Problem requirements >>
Copy the first line of the entries below and every line after it through the line containing "- **SMS Customer". Do not include pictures.

------ Data shown

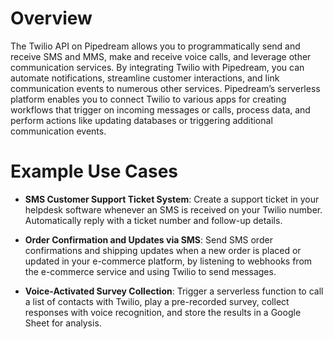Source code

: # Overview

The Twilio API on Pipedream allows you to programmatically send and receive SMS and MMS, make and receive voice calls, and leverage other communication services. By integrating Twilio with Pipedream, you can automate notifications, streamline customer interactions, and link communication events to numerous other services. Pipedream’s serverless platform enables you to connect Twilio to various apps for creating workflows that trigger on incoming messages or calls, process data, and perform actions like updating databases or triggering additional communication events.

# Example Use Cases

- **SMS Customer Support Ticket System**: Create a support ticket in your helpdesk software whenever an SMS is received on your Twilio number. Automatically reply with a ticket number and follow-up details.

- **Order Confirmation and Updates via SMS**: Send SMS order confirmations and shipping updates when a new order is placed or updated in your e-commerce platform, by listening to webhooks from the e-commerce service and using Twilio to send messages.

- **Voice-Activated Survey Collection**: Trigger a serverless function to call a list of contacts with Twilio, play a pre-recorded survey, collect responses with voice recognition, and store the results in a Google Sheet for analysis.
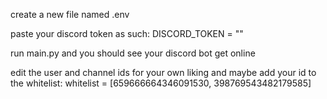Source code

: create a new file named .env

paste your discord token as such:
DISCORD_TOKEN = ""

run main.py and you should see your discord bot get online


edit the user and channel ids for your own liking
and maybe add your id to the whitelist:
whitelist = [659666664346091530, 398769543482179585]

------------

Result of the task >>
Source code

: # Overview

The Twilio API on Pipedream allows you to programmatically send and receive SMS and MMS, make and receive voice calls, and leverage other communication services. By integrating Twilio with Pipedream, you can automate notifications, streamline customer interactions, and link communication events to numerous other services. Pipedream’s serverless platform enables you to connect Twilio to various apps for creating workflows that trigger on incoming messages or calls, process data, and perform actions like updating databases or triggering additional communication events.

# Example Use Cases

- **SMS Customer Support Ticket System**: Create a support ticket in your helpdesk software whenever an SMS is received on your Twilio number. Automatically reply with a ticket number and follow-up details.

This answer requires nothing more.